**ASSIGNMENT**: Restate the lines exactly, starting at the line that contains "vfov_deg: 17.2" and finishing with the final line of the records.

**Source records**:

_____

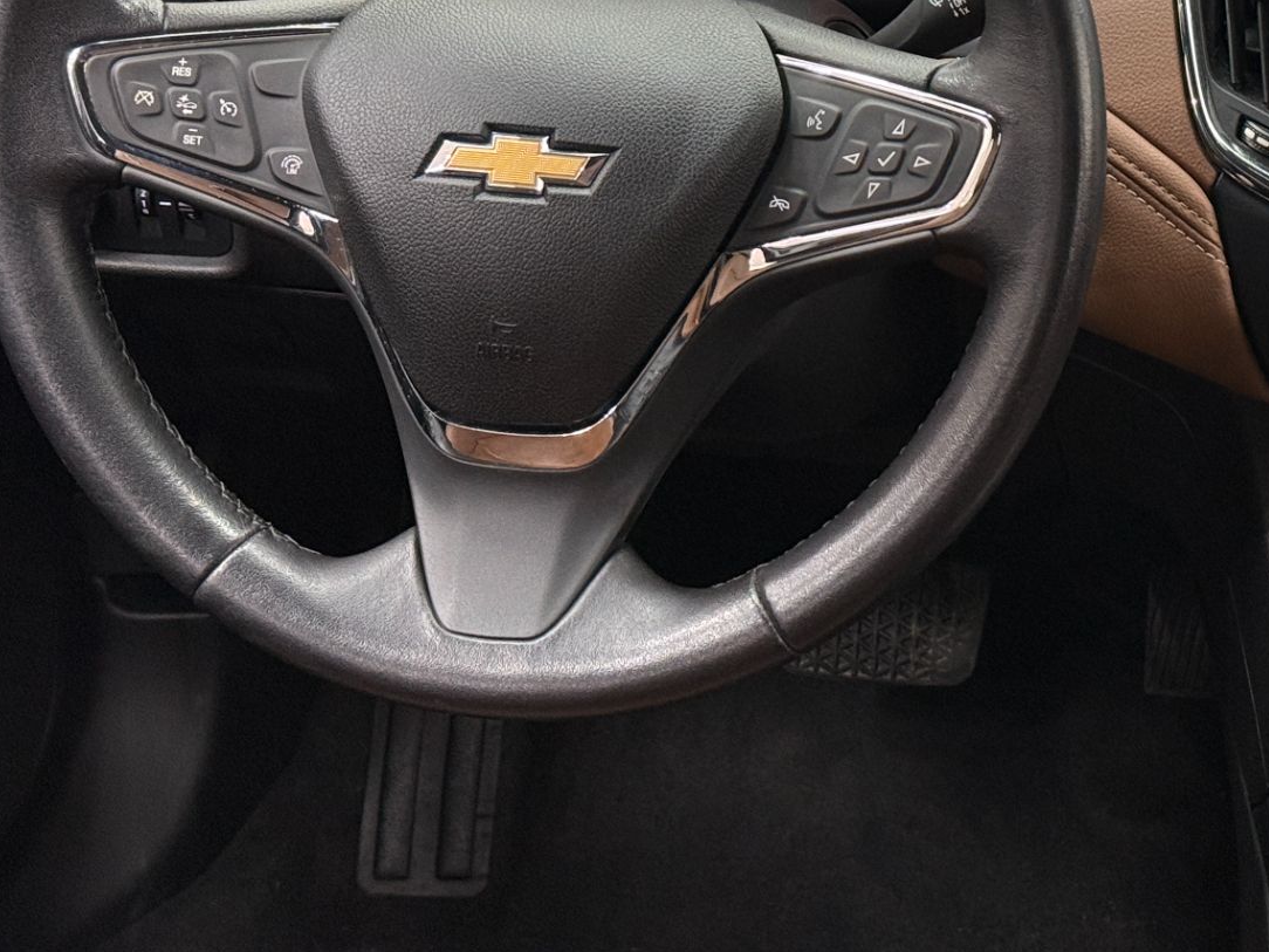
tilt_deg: -22.0
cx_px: 1041
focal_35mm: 85
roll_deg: -1.0
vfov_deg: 17.2
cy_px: 130
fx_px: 3116
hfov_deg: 22.7
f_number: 1.78
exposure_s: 1/40
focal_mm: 6.76
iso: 320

_____

**TASK ANSWER**:
vfov_deg: 17.2
cy_px: 130
fx_px: 3116
hfov_deg: 22.7
f_number: 1.78
exposure_s: 1/40
focal_mm: 6.76
iso: 320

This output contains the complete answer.